- _Information shown_
---

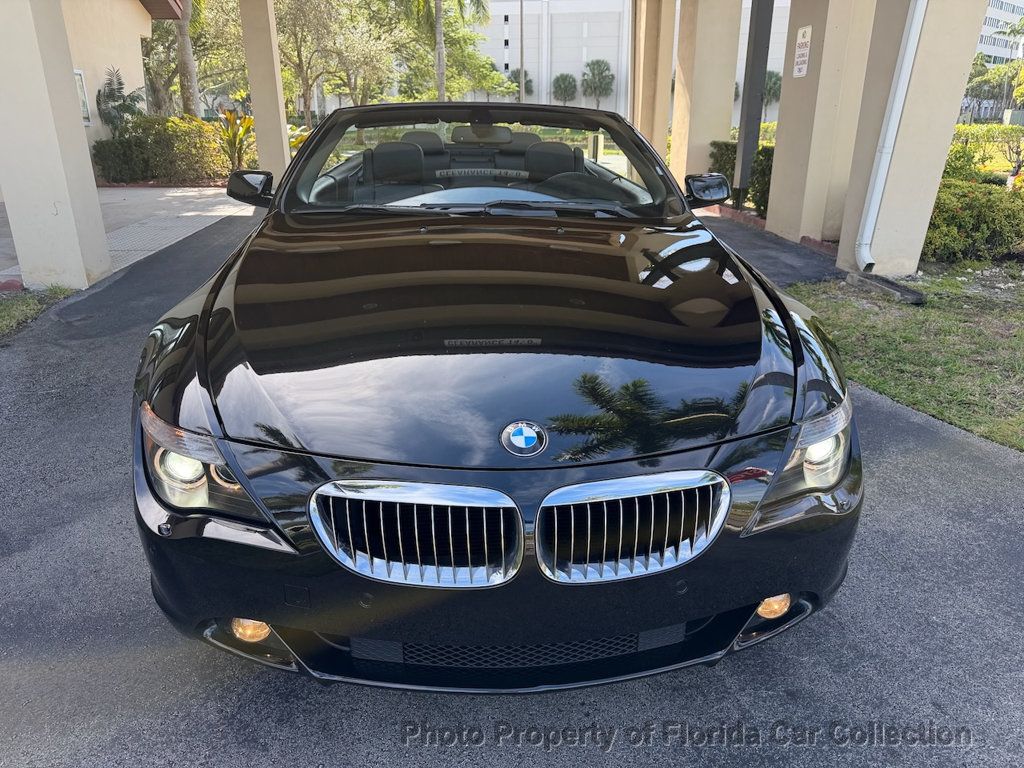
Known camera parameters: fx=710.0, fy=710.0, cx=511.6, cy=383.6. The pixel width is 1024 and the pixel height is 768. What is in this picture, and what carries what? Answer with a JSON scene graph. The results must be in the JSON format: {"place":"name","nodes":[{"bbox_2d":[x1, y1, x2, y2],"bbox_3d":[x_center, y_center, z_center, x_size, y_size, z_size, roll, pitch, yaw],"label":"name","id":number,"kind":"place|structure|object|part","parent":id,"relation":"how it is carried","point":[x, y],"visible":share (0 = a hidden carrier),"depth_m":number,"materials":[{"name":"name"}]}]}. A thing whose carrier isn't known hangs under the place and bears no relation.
{"place":"outdoors","nodes":[
{"label":"outdoors","id":0,"kind":"place"},
{"bbox_2d":[58,0,167,149],"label":"building","id":1,"kind":"structure","parent":0,"point":[113,61],"depth_m":14.53,"materials":[{"name":"beige paint"}]},
{"bbox_2d":[73,69,91,125],"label":"window","id":2,"kind":"structure","parent":1,"relation":"attached to","point":[77,74],"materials":[{"name":"white"}]},
{"bbox_2d":[0,186,249,286],"label":"pavement","id":3,"kind":"structure","parent":0,"point":[145,192],"materials":[{"name":"grey concrete"}]},
{"bbox_2d":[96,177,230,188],"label":"brick edging","id":4,"kind":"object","parent":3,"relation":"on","point":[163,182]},
{"bbox_2d":[0,209,1023,767],"label":"asphalt driveway","id":5,"kind":"structure","parent":0,"point":[999,541],"materials":[{"name":"grey asphalt"}]},
{"bbox_2d":[129,104,862,689],"bbox_3d":[-0.144,-0.608,3.561,2.077,1.535,4.896,-1,22,-3],"label":"car","id":6,"kind":"object","parent":5,"relation":"on","point":[798,360],"visible":0.99,"depth_m":1.95,"materials":[{"name":"black metal"}]},
{"label":"mirror","id":7,"kind":"part","parent":6,"relation":"part of","materials":[{"name":"black mirror"}]},
{"bbox_2d":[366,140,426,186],"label":"car seat","id":8,"kind":"object","parent":6,"relation":"in","point":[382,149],"visible":0.64,"depth_m":4.42,"materials":[{"name":"black leather"}]},
{"label":"grille","id":9,"kind":"part","parent":6,"relation":"part of","materials":[{"name":"silver metal"}]},
{"bbox_2d":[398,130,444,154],"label":"car seat","id":10,"kind":"object","parent":6,"relation":"in","point":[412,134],"visible":0.31,"depth_m":5.45,"materials":[{"name":"grey leather"}]},
{"label":"windshield","id":11,"kind":"part","parent":6,"relation":"part of","materials":[{"name":"clear glass"}]},
{"bbox_2d":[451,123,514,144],"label":"rearview mirror","id":12,"kind":"object","parent":6,"relation":"attached to","point":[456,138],"visible":0.79,"depth_m":4.55,"materials":[{"name":"mirror"}]},
{"label":"wiper blades","id":13,"kind":"part","parent":6,"relation":"part of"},
{"bbox_2d":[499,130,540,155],"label":"car seat","id":14,"kind":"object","parent":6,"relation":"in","point":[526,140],"visible":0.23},
{"bbox_2d":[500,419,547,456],"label":"car emblem","id":15,"kind":"object","parent":6,"relation":"attached to","point":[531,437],"visible":0.96,"depth_m":1.70,"materials":[{"name":"blue metal"}]},
{"bbox_2d":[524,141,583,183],"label":"car seat","id":16,"kind":"object","parent":6,"relation":"in","point":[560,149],"visible":0.53,"depth_m":4.59,"materials":[{"name":"black leather"}]},
{"label":"grille","id":17,"kind":"part","parent":6,"relation":"part of","materials":[{"name":"silver metal"}]},
{"label":"headlight","id":18,"kind":"part","parent":6,"relation":"part of","materials":[{"name":"clear"}]},
{"bbox_2d":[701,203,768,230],"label":"brick edging","id":19,"kind":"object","parent":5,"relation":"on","point":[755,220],"visible":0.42,"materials":[{"name":"red brick"}]},
{"bbox_2d":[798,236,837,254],"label":"brick edging","id":20,"kind":"object","parent":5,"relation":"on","point":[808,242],"visible":0.45,"depth_m":7.72,"materials":[{"name":"red brick"}]},
{"bbox_2d":[766,0,876,251],"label":"pillar","id":21,"kind":"structure","parent":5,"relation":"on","point":[777,149],"depth_m":7.75,"materials":[{"name":"beige paint"}]},
{"bbox_2d":[791,24,812,77],"bbox_3d":[3.195,-3.644,7.825,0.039,0.528,0.331,-1,22,-3],"label":"sign","id":22,"kind":"object","parent":21,"relation":"attached to","point":[808,29],"visible":0.97,"depth_m":7.81,"materials":[{"name":"white metal"}]},
{"bbox_2d":[838,0,989,275],"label":"pillar","id":23,"kind":"structure","parent":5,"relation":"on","point":[891,192],"depth_m":6.22,"materials":[{"name":"beige paint"}]},
{"bbox_2d":[854,0,927,272],"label":"downspout","id":24,"kind":"object","parent":23,"relation":"attached to","point":[885,149],"visible":0.97,"depth_m":6.26,"materials":[{"name":"white metal"}]},
{"bbox_2d":[464,0,787,125],"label":"white building","id":25,"kind":"structure","parent":0,"point":[607,102],"materials":[{"name":"white paint"}]},
{"bbox_2d":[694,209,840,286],"label":"asphalt path","id":26,"kind":"structure","parent":0,"point":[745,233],"materials":[{"name":"grey asphalt"}]},
{"bbox_2d":[782,267,1023,452],"label":"lawn","id":27,"kind":"structure","parent":0,"point":[1018,319],"materials":[{"name":"green plant"}]},
{"bbox_2d":[846,270,925,304],"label":"splash block","id":28,"kind":"object","parent":27,"relation":"on","point":[891,285],"visible":0.92,"depth_m":5.91,"materials":[{"name":"grey concrete"}]},
{"bbox_2d":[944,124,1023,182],"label":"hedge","id":29,"kind":"structure","parent":0,"point":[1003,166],"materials":[{"name":"green plant"}]},
{"bbox_2d":[974,0,1023,64],"label":"office building","id":30,"kind":"structure","parent":0,"point":[989,26],"materials":[{"name":"white paint"}]},
{"label":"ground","id":31,"kind":"structure","parent":0},
{"bbox_2d":[0,285,76,340],"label":"grass patch","id":32,"kind":"object","parent":31,"relation":"on","point":[5,317],"visible":0.63,"depth_m":5.56,"materials":[{"name":"green plant"}]},
{"bbox_2d":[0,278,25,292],"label":"brick edging","id":33,"kind":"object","parent":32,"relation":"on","point":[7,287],"visible":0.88,"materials":[{"name":"red brick"}]},
{"bbox_2d":[0,0,110,289],"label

---

- _Problem to work on_
A verbatim copy of the material is needed; pictures are not to appear in it.

- _Written solution_
Known camera parameters: fx=710.0, fy=710.0, cx=511.6, cy=383.6. The pixel width is 1024 and the pixel height is 768. What is in this picture, and what carries what? Answer with a JSON scene graph. The results must be in the JSON format: {"place":"name","nodes":[{"bbox_2d":[x1, y1, x2, y2],"bbox_3d":[x_center, y_center, z_center, x_size, y_size, z_size, roll, pitch, yaw],"label":"name","id":number,"kind":"place|structure|object|part","parent":id,"relation":"how it is carried","point":[x, y],"visible":share (0 = a hidden carrier),"depth_m":number,"materials":[{"name":"name"}]}]}. A thing whose carrier isn't known hangs under the place and bears no relation.
{"place":"outdoors","nodes":[
{"label":"outdoors","id":0,"kind":"place"},
{"bbox_2d":[58,0,167,149],"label":"building","id":1,"kind":"structure","parent":0,"point":[113,61],"depth_m":14.53,"materials":[{"name":"beige paint"}]},
{"bbox_2d":[73,69,91,125],"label":"window","id":2,"kind":"structure","parent":1,"relation":"attached to","point":[77,74],"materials":[{"name":"white"}]},
{"bbox_2d":[0,186,249,286],"label":"pavement","id":3,"kind":"structure","parent":0,"point":[145,192],"materials":[{"name":"grey concrete"}]},
{"bbox_2d":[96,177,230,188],"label":"brick edging","id":4,"kind":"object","parent":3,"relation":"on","point":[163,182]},
{"bbox_2d":[0,209,1023,767],"label":"asphalt driveway","id":5,"kind":"structure","parent":0,"point":[999,541],"materials":[{"name":"grey asphalt"}]},
{"bbox_2d":[129,104,862,689],"bbox_3d":[-0.144,-0.608,3.561,2.077,1.535,4.896,-1,22,-3],"label":"car","id":6,"kind":"object","parent":5,"relation":"on","point":[798,360],"visible":0.99,"depth_m":1.95,"materials":[{"name":"black metal"}]},
{"label":"mirror","id":7,"kind":"part","parent":6,"relation":"part of","materials":[{"name":"black mirror"}]},
{"bbox_2d":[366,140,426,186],"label":"car seat","id":8,"kind":"object","parent":6,"relation":"in","point":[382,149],"visible":0.64,"depth_m":4.42,"materials":[{"name":"black leather"}]},
{"label":"grille","id":9,"kind":"part","parent":6,"relation":"part of","materials":[{"name":"silver metal"}]},
{"bbox_2d":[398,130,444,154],"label":"car seat","id":10,"kind":"object","parent":6,"relation":"in","point":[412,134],"visible":0.31,"depth_m":5.45,"materials":[{"name":"grey leather"}]},
{"label":"windshield","id":11,"kind":"part","parent":6,"relation":"part of","materials":[{"name":"clear glass"}]},
{"bbox_2d":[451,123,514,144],"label":"rearview mirror","id":12,"kind":"object","parent":6,"relation":"attached to","point":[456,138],"visible":0.79,"depth_m":4.55,"materials":[{"name":"mirror"}]},
{"label":"wiper blades","id":13,"kind":"part","parent":6,"relation":"part of"},
{"bbox_2d":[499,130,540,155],"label":"car seat","id":14,"kind":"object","parent":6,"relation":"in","point":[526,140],"visible":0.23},
{"bbox_2d":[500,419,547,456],"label":"car emblem","id":15,"kind":"object","parent":6,"relation":"attached to","point":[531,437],"visible":0.96,"depth_m":1.70,"materials":[{"name":"blue metal"}]},
{"bbox_2d":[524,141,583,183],"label":"car seat","id":16,"kind":"object","parent":6,"relation":"in","point":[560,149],"visible":0.53,"depth_m":4.59,"materials":[{"name":"black leather"}]},
{"label":"grille","id":17,"kind":"part","parent":6,"relation":"part of","materials":[{"name":"silver metal"}]},
{"label":"headlight","id":18,"kind":"part","parent":6,"relation":"part of","materials":[{"name":"clear"}]},
{"bbox_2d":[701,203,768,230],"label":"brick edging","id":19,"kind":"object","parent":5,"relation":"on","point":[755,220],"visible":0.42,"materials":[{"name":"red brick"}]},
{"bbox_2d":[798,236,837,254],"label":"brick edging","id":20,"kind":"object","parent":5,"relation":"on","point":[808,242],"visible":0.45,"depth_m":7.72,"materials":[{"name":"red brick"}]},
{"bbox_2d":[766,0,876,251],"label":"pillar","id":21,"kind":"structure","parent":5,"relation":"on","point":[777,149],"depth_m":7.75,"materials":[{"name":"beige paint"}]},
{"bbox_2d":[791,24,812,77],"bbox_3d":[3.195,-3.644,7.825,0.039,0.528,0.331,-1,22,-3],"label":"sign","id":22,"kind":"object","parent":21,"relation":"attached to","point":[808,29],"visible":0.97,"depth_m":7.81,"materials":[{"name":"white metal"}]},
{"bbox_2d":[838,0,989,275],"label":"pillar","id":23,"kind":"structure","parent":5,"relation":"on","point":[891,192],"depth_m":6.22,"materials":[{"name":"beige paint"}]},
{"bbox_2d":[854,0,927,272],"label":"downspout","id":24,"kind":"object","parent":23,"relation":"attached to","point":[885,149],"visible":0.97,"depth_m":6.26,"materials":[{"name":"white metal"}]},
{"bbox_2d":[464,0,787,125],"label":"white building","id":25,"kind":"structure","parent":0,"point":[607,102],"materials":[{"name":"white paint"}]},
{"bbox_2d":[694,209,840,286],"label":"asphalt path","id":26,"kind":"structure","parent":0,"point":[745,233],"materials":[{"name":"grey asphalt"}]},
{"bbox_2d":[782,267,1023,452],"label":"lawn","id":27,"kind":"structure","parent":0,"point":[1018,319],"materials":[{"name":"green plant"}]},
{"bbox_2d":[846,270,925,304],"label":"splash block","id":28,"kind":"object","parent":27,"relation":"on","point":[891,285],"visible":0.92,"depth_m":5.91,"materials":[{"name":"grey concrete"}]},
{"bbox_2d":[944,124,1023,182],"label":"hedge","id":29,"kind":"structure","parent":0,"point":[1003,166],"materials":[{"name":"green plant"}]},
{"bbox_2d":[974,0,1023,64],"label":"office building","id":30,"kind":"structure","parent":0,"point":[989,26],"materials":[{"name":"white paint"}]},
{"label":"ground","id":31,"kind":"structure","parent":0},
{"bbox_2d":[0,285,76,340],"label":"grass patch","id":32,"kind":"object","parent":31,"relation":"on","point":[5,317],"visible":0.63,"depth_m":5.56,"materials":[{"name":"green plant"}]},
{"bbox_2d":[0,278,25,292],"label":"brick edging","id":33,"kind":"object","parent":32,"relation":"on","point":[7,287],"visible":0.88,"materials":[{"name":"red brick"}]},
{"bbox_2d":[0,0,110,289],"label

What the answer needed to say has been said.